O
“valor” da energia de outros tempos.
Vivemos tempos estranhos. Em qualquer conversa,
na televisão ou nas redes sociais, fala-se de guerra, do preço do petróleo, da
energia que sobe todos os dias e que parece arrastar consigo tudo o resto. A
luz, o gás, os combustíveis… tudo se transforma em números que pesam no bolso e
na cabeça. E é nestas alturas que a memória me leva para muito longe, para um
tempo em que a palavra “energia” tinha um significado muito diferente.
Recordo
os dias passados na casa dos meus avós. Ali, a energia que movia o mundo deles
vinha sobretudo das próprias mãos e da força tranquila dos bois que puxavam os
carros e as alfaias agrícolas. Não havia motores a rugir, nem filas de carros
nas estradas. Na verdade, carros eram poucos. O que mais se via eram carros de
bois, rangendo devagar pelos caminhos da aldeia. E nem todas as famílias tinham
um. Adorava subir para cima dele, empoleirado como se estivesse no lugar mais
importante do mundo. Para mim, cada ida aos campos era uma aventura. Tudo o que
os adultos faziam servia de brincadeira. O trabalho deles era, aos meus olhos
de criança, um parque de diversões sem bilhete.
Muitas
vezes ia com eles para os campos. Sentava-me na parte de trás do carro,
agarrado com uma mão a um fueiro, enquanto na outra levava um pau. Com ele
riscava o chão, desenhando linhas na terra como se estivesse a marcar o caminho
para quem viesse atrás.
Só
era possível fazer aquilo porque, na minha infância, a maior parte dos caminhos
da aldeia ainda eram em terra batida. A roda do carro levantava um pó leve e o
meu pau ia traçando sinais no chão, como um mapa secreto. Lembro-me também do
som do carro de bois a andar devagar, aquele ranger da madeira que parecia uma
música antiga da aldeia. Quem cresceu no campo sabe bem do que falo. Um som que
hoje desapareceu, mas que naqueles tempos fazia parte do silêncio das manhãs e
dos fins de tarde.
Nos
campos aprendia-se sem dar conta. Via-se como se abria um rego na terra, como
se plantava, como se respeitava o ritmo das estações. O trabalho era duro, mas
havia nele uma espécie de sabedoria tranquila. Não havia pressa, porque a terra
tem o seu tempo e não se deixa apressar por ninguém.

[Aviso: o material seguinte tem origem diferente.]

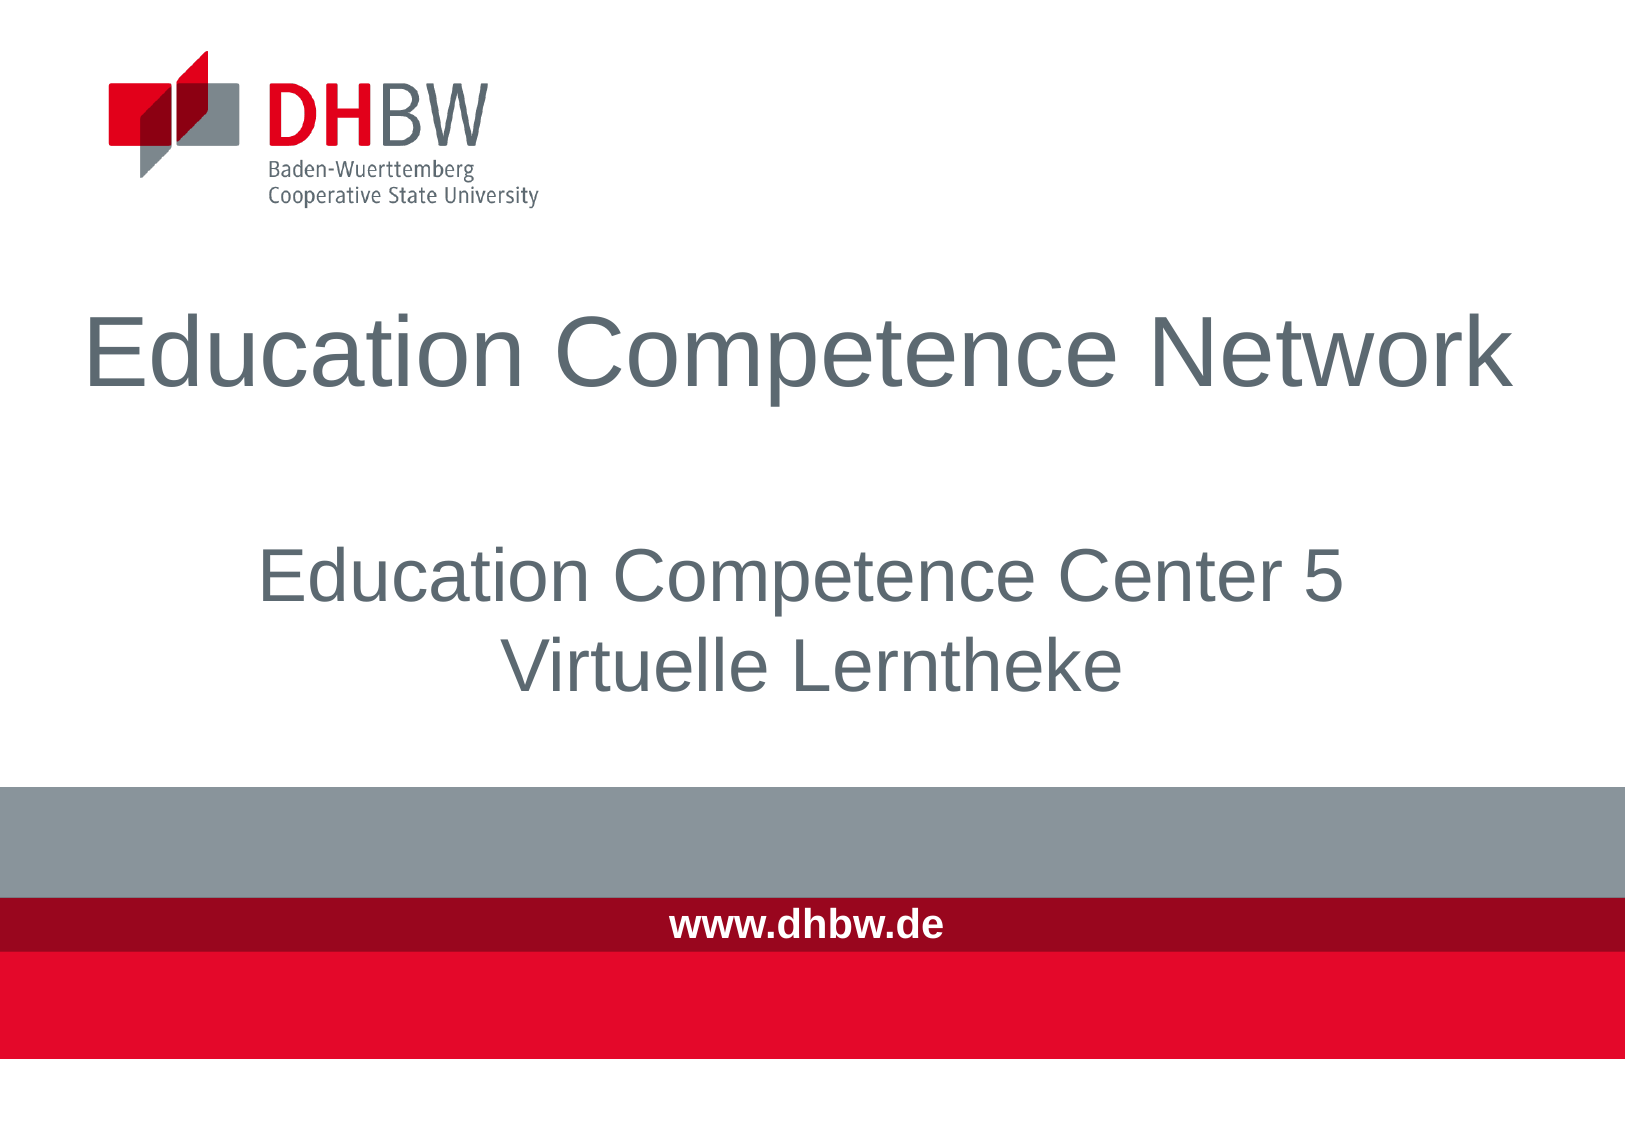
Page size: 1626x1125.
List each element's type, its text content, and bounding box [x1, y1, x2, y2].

picture [68, 0, 565, 278]
text_box Education Competence Network Education Competence Center 5 Virtuelle Lerntheke [67, 278, 1558, 814]
picture [0, 787, 1625, 1059]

A aldeia, nessa altura, era cheia de vida. As portas estavam quase sempre abertas e as pessoas conheciam-se pelo nome. As crianças brincavam nos caminhos sem medo de carros ou perigos. Jogava-se à bola com o que houvesse, inventavam-se aventuras com coisas tão simples que hoje talvez ninguém acreditasse. À noite, quando o trabalho acabava, o silêncio voltava à aldeia. Não havia a luz forte das cidades nem o barulho constante dos motores. Havia apenas a conversa tranquila à porta de casa, as histórias antigas que os mais velhos contavam e o céu cheio de estrelas que parecia muito mais próximo do que hoje.
Hoje
fala-se de energia cara, de combustíveis e de crises. Naquele tempo, a energia
era outra: era a força dos braços, o passo paciente dos bois, o saber das mãos
calejadas do meu avô e a alegria simples de uma criança que acreditava que aqueles
caminhos de terra levavam a todo o lado.
Talvez não tivéssemos muito. As casas eram simples, o trabalho era pesado e a vida não era fácil. Mas olhando para trás, parece-me que havia uma riqueza que hoje é difícil de encontrar. Tempo, proximidade e uma forma de viver onde quase tudo dependia das pessoas e da natureza. E às vezes dou por mim a pensar que, no meio de tanta tecnologia e tanta pressa, talvez tenhamos perdido um pouco dessa energia antiga. Aquela que vinha das mãos, da terra e do coração das pessoas.